Rhodes said Overtime’s research showed boxing to be the fourth most popular sport for its audience, behind football, basketball and soccer. Despite reports about the boxing’s demise or waning relevance, Rhodes believes fans from Generation Z have gravitated back to the sport, spurred by factors including its unpredictability, the increasing popularity of fitness boxing and the recent uptick in celebrity boxing events involving YouTube stars such as Jake Paul or KSI.

“I think part of the job for Overtime Boxing is to take what may be a fan with casual interest and convert them into a more hardcore fan going forward,” Rhodes said.

That generational interest — and Overtime’s record appealing to that demographic — attracted DAZN, the London-based streaming service that made boxing a key focus in its international expansion.

Joe Markowski, the CEO of DAZN North America, and other sports industry executives are confronting Gen Z’s declining interest in organized sports and shifting forms of sports fandom. He views the Overtime partnership as a route to better reach those audiences.

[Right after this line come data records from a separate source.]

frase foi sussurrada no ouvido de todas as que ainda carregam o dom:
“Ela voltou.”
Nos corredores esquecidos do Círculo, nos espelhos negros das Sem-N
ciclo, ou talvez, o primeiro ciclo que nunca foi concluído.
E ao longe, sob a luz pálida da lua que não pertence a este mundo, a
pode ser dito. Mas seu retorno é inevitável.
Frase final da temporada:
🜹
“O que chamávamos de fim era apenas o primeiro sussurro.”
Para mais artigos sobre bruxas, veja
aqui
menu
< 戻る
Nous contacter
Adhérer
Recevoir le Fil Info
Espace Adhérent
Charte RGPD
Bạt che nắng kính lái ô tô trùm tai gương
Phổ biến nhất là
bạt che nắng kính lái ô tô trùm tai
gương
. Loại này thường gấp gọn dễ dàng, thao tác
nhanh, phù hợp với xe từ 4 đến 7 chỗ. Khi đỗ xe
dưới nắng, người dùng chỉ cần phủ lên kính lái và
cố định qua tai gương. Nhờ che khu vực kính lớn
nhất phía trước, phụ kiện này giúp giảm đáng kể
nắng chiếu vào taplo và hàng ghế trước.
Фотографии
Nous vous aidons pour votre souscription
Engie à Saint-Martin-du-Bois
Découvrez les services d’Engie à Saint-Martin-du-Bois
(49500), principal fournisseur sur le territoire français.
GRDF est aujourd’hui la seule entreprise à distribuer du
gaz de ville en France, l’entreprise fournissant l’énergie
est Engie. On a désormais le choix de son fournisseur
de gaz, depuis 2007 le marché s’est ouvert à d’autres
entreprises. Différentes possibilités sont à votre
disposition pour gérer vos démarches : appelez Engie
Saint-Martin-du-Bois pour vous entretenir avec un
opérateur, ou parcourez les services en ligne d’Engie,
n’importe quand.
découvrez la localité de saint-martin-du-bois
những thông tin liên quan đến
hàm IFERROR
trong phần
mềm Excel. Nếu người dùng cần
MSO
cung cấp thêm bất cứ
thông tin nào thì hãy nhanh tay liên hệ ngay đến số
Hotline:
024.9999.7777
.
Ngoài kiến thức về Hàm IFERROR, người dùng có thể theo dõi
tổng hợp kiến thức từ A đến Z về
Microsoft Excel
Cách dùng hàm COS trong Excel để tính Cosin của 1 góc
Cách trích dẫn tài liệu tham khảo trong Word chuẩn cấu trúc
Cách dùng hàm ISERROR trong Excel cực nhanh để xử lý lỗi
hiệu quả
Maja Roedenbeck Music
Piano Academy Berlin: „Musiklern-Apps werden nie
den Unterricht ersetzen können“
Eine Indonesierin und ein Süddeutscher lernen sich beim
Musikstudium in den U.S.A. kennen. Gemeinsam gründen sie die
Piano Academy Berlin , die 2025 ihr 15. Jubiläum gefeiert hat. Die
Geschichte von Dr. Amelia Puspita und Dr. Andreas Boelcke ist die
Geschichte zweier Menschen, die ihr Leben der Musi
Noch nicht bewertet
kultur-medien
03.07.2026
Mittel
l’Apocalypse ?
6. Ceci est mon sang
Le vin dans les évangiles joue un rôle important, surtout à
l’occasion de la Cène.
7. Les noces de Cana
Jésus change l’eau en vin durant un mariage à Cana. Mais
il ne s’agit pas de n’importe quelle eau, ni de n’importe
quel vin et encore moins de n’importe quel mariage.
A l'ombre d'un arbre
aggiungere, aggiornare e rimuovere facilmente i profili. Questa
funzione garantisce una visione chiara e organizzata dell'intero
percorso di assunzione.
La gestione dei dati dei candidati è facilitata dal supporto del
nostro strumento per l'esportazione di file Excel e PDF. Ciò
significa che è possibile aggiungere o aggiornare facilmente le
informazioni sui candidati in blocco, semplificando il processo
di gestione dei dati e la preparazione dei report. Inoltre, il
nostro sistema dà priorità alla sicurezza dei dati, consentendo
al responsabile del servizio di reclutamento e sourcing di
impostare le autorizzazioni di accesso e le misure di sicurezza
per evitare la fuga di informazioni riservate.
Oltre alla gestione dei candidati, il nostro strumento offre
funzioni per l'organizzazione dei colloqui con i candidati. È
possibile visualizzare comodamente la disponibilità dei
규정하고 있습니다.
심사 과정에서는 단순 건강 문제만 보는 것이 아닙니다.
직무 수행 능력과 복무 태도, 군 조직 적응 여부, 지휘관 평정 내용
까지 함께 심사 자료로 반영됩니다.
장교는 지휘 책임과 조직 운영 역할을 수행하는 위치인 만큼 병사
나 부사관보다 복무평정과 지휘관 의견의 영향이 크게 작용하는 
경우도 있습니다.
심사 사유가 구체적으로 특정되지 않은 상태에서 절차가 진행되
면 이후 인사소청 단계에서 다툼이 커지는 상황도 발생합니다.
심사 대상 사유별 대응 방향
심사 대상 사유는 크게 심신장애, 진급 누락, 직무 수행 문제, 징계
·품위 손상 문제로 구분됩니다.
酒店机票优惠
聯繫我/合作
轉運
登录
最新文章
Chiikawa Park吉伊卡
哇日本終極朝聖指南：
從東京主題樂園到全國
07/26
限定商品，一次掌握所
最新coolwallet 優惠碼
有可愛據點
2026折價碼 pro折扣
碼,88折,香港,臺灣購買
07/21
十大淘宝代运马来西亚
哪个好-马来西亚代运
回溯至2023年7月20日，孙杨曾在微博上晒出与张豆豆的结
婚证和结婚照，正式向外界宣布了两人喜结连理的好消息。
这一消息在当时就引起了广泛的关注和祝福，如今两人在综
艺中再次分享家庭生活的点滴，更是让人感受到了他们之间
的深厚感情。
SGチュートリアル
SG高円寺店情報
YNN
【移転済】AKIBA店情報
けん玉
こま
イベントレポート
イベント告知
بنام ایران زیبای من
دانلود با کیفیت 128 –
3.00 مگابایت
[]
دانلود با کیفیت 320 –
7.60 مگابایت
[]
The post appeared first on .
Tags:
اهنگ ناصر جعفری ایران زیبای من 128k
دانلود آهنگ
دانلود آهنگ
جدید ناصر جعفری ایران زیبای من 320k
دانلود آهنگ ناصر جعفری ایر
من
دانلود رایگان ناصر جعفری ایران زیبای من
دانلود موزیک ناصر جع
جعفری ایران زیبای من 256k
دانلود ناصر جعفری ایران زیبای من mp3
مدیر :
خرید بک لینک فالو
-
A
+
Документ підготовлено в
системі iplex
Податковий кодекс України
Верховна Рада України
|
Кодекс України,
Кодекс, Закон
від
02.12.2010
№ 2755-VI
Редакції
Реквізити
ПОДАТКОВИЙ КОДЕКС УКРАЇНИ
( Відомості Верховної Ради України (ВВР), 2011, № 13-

“[Gen Z] have been served by countless entertainment formats ranging from traditional sports and music, YouTube videos, to Roblox to Minecraft. They’ve had so many more ways to spend their time and to consume media,” he said. “There is a risk that we lose that generation, or their interest in traditional sport is diluted because they have been distracted by many different things in their formative years. I think we as a company and we as an industry have a responsibility to embrace partnerships and innovations that reach those young people in a way that they’re more used to receiving media.”